Testing facility for e-motors
New testing laboratory for E-mobility drives The Von Roll institute in Breitenbach, Switzerland, recently expanded the capabilities of its already comprehensive test facilities with the addition of a new lab, dedicated to the testing of e-motors specifically for mobility applications.
Von Roll’s speciality is insulation material and as such, the new lab is geared towards characterising and testing all elements of insulation within motor systems. “Electric mobility is on the advance worldwide. The trend in the drives of electric vehicles is increasingly towards high voltage with 800 volts and higher,” says Christoph Herold, Director and Head of the Von Roll Institute. One significant result of this move to higher voltages being that insulation materials are pushed harder, being exposed to higher temperatures and stresses.
The range of testing that can be undertaken at the institute is extensive, starting with basic UL1446 standards tests to ascertain the fundamental compatibility and thermal resistance of components. In addition to basic resistance checking, it is also necessary to ensure that different insulation materials used in a system are chemically compatible with each other, to prevent unwanted reactions between various insulation types.

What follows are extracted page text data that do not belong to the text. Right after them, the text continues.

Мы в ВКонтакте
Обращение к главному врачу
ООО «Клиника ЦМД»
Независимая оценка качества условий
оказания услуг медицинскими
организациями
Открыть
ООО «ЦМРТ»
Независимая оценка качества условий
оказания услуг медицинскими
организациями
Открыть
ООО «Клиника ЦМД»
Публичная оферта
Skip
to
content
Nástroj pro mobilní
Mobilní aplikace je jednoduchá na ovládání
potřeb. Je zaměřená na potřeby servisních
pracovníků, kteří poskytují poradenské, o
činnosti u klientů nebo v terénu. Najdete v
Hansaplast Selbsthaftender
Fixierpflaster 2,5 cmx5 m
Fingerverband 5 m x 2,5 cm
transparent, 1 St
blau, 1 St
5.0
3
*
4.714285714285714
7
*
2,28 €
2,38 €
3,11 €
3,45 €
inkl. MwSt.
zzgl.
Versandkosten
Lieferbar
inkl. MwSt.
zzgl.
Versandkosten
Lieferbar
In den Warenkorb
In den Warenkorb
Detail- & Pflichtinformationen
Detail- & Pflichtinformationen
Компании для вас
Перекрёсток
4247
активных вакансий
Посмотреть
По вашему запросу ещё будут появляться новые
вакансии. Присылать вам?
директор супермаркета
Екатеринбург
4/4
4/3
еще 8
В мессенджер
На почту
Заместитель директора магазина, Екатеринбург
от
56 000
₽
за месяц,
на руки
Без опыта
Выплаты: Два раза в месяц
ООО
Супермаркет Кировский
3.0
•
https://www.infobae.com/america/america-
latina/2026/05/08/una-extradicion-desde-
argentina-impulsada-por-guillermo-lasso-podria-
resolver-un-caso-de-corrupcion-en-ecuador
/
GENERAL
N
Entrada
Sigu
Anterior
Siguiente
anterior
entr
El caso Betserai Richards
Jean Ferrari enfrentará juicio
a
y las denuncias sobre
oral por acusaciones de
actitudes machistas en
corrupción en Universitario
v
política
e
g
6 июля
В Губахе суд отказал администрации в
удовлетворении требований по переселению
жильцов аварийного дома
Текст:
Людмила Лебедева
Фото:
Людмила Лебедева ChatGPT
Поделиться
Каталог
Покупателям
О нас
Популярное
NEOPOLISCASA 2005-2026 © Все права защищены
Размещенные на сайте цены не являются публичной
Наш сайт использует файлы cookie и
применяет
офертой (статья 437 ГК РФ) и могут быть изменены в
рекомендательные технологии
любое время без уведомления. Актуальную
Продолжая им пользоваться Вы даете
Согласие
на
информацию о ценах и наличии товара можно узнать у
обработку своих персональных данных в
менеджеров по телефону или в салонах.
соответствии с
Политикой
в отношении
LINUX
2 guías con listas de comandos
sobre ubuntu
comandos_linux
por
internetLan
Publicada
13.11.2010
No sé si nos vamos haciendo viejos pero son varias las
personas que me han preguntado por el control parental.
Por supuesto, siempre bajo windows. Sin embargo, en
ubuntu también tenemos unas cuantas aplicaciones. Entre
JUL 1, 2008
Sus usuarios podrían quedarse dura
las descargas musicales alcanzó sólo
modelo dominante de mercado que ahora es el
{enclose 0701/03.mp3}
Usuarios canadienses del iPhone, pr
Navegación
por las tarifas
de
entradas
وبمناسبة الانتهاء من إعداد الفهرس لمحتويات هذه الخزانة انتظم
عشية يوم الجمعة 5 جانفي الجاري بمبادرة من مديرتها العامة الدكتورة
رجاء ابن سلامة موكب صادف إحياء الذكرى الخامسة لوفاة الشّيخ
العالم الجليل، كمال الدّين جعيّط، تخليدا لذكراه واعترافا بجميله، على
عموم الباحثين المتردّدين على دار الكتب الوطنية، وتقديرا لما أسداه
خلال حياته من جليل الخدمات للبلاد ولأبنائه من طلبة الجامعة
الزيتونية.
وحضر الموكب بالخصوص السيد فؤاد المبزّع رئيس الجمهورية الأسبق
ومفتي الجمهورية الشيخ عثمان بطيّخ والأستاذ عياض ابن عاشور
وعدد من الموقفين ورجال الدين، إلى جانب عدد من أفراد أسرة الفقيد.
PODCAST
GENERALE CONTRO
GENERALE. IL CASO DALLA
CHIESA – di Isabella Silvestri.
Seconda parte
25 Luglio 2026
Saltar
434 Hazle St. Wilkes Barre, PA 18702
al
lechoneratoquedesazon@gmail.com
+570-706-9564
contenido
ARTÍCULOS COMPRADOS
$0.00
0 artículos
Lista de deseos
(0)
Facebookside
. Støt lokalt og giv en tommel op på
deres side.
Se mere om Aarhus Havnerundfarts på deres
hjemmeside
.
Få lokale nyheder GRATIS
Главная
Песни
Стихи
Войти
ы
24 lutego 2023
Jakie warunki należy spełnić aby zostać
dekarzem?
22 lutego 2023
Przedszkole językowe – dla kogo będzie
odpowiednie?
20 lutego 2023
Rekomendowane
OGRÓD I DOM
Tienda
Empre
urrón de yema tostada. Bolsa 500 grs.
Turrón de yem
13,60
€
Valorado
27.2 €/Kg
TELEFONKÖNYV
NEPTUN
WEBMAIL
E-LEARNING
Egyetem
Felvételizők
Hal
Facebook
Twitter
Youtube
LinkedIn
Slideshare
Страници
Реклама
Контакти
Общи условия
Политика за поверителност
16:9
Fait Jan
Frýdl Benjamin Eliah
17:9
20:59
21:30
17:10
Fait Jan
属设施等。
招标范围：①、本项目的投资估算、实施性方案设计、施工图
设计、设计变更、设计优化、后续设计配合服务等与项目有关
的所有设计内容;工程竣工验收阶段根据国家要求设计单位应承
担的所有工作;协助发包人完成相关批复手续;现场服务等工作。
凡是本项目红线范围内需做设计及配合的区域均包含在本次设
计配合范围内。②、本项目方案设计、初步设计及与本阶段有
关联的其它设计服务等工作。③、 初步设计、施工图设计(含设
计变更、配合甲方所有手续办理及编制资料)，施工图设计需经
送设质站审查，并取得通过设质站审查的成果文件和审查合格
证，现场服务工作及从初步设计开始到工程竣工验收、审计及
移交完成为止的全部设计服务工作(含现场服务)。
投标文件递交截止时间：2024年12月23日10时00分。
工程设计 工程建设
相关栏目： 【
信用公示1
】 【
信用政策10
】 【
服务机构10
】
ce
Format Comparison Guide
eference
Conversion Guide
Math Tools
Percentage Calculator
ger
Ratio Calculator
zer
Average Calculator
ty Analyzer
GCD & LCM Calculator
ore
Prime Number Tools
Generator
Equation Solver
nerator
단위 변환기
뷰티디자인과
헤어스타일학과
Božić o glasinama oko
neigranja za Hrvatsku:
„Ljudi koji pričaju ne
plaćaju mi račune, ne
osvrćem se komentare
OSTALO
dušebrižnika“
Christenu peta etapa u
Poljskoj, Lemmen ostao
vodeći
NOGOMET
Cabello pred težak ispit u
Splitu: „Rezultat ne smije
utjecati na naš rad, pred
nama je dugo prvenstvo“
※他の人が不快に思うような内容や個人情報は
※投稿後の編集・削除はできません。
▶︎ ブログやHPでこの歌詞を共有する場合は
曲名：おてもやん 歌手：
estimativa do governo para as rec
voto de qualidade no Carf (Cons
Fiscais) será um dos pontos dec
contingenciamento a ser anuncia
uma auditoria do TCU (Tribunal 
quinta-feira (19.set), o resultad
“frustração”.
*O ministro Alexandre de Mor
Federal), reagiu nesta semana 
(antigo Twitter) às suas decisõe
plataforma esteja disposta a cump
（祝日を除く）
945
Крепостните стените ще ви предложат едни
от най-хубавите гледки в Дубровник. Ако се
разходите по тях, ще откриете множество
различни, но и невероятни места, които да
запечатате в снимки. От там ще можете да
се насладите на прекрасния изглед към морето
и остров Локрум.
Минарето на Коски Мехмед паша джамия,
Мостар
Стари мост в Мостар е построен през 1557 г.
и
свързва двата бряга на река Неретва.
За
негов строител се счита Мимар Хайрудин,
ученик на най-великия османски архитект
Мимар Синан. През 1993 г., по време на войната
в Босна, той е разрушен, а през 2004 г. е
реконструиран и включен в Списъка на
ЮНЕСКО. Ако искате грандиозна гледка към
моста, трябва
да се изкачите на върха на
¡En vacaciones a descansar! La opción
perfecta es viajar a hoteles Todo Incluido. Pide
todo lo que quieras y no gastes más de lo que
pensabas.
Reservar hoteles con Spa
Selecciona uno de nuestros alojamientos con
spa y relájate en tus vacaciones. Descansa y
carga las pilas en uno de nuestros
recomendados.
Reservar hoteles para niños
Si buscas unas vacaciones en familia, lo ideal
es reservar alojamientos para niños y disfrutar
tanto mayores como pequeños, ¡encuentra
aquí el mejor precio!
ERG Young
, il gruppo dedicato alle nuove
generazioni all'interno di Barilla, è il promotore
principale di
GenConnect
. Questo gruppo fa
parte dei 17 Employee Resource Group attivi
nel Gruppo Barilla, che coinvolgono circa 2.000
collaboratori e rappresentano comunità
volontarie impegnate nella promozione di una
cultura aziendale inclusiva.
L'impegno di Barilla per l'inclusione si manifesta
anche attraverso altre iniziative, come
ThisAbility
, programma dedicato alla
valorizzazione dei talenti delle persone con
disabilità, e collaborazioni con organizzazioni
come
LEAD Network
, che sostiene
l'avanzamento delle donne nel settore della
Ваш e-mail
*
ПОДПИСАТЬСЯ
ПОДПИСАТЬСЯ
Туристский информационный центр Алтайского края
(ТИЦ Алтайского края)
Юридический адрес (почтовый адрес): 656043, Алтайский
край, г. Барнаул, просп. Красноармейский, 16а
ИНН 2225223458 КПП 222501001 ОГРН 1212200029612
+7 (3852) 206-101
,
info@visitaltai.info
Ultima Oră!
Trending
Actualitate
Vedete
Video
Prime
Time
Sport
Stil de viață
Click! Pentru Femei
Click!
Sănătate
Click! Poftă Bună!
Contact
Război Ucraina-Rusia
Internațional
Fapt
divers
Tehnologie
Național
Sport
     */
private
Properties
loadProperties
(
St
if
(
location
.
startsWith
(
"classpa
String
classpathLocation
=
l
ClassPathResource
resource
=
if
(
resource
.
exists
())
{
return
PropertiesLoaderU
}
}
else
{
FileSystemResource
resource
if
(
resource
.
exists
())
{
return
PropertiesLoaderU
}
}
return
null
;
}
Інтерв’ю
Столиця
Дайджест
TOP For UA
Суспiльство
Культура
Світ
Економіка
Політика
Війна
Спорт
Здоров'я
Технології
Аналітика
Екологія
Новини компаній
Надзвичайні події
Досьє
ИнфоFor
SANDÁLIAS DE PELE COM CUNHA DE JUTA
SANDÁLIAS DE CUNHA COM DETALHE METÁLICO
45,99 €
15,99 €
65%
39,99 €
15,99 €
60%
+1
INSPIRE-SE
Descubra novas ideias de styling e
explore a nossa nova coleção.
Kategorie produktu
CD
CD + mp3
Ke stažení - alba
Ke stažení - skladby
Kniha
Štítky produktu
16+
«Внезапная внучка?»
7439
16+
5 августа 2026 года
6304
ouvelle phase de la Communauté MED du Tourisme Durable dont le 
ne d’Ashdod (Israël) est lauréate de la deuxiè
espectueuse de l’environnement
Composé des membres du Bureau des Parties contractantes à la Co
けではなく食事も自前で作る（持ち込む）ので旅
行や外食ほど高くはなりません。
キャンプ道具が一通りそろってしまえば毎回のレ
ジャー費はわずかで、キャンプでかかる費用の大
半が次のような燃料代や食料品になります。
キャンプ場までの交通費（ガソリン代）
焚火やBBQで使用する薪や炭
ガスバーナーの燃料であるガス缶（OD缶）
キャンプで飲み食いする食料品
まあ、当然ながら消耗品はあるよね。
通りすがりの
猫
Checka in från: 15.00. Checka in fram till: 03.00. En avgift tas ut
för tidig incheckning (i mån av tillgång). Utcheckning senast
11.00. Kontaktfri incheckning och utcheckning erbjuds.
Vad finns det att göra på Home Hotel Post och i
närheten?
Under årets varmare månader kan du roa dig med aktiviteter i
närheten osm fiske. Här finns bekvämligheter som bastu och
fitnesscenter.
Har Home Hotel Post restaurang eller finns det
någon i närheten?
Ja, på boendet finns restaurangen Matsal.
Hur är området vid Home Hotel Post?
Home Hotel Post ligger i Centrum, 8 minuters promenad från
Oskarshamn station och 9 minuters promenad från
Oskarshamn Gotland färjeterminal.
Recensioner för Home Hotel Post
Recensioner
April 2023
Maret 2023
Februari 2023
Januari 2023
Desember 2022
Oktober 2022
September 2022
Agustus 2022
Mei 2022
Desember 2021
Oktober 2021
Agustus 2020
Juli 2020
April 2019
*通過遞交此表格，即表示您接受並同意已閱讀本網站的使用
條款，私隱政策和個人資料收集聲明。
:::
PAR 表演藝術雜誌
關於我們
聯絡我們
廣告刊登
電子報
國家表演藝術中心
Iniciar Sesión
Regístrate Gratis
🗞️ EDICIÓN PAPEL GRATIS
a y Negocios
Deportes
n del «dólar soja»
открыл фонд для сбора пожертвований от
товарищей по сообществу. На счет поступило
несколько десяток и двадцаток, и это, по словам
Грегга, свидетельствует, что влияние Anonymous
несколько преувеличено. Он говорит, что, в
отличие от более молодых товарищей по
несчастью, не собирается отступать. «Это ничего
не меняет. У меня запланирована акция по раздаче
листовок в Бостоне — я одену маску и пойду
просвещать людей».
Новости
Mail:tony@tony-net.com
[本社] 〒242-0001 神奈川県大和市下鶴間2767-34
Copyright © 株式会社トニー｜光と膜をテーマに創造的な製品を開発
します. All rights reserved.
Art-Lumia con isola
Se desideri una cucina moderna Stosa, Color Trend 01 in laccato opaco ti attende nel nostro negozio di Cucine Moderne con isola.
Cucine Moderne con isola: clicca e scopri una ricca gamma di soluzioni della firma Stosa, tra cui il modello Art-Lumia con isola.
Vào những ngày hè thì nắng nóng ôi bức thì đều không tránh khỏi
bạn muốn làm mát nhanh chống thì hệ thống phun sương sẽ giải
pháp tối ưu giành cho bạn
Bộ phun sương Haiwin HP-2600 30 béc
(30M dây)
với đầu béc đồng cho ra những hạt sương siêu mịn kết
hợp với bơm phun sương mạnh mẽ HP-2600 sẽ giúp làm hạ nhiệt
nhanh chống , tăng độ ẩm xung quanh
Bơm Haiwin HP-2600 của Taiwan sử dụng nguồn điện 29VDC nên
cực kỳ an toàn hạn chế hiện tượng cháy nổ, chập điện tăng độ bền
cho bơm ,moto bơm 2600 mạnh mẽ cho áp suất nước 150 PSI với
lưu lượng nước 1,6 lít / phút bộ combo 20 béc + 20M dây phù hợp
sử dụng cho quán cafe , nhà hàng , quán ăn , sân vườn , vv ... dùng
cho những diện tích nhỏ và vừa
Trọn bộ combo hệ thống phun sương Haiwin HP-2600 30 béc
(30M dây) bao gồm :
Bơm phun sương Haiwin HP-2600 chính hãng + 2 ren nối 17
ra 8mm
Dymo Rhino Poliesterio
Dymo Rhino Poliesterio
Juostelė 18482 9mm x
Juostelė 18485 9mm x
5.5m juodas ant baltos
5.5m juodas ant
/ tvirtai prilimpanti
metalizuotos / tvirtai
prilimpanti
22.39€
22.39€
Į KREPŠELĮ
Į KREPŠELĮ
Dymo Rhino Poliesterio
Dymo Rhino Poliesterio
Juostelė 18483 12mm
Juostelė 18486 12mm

A host of other equipment is at the disposal of the institute for testing e-motor insulation materials. For example, environmental test chambers allow for the simulation of speciﬁ c climactic conditions, with maximum temperatures of up to 340 Celsius, a minimum of -45 Celsius, and up to 100% humidity. The effects of thermal ageing can also be simulated using one of 15 furnaces, capable of accepting parts up to 750mm long and weighing 30kg.
The institute has also developed a system speciﬁcally for performing voltage endurance tests on the insulation for traction motors that run at high switching frequencies. This high-frequency sine-wave voltage supply, with a maximum test frequency of 1000Hz and up to 7kV RMS value can also detect partial discharge problems and show the resistance against them.
These latter tests are particularly useful when it comes to e-motors – speciﬁcally the latest generation of 800V systems – for the analysis and prevention of corona discharge, which is a common source of failure in high-voltage motors. Until recently, traction motors did not run at sufﬁciently high voltages to produce ozone. This ionized oxygen chemically reacts with many insulation materials and over a long period of time is corrosive to the insulation, causing premature failure in the winding insulation system.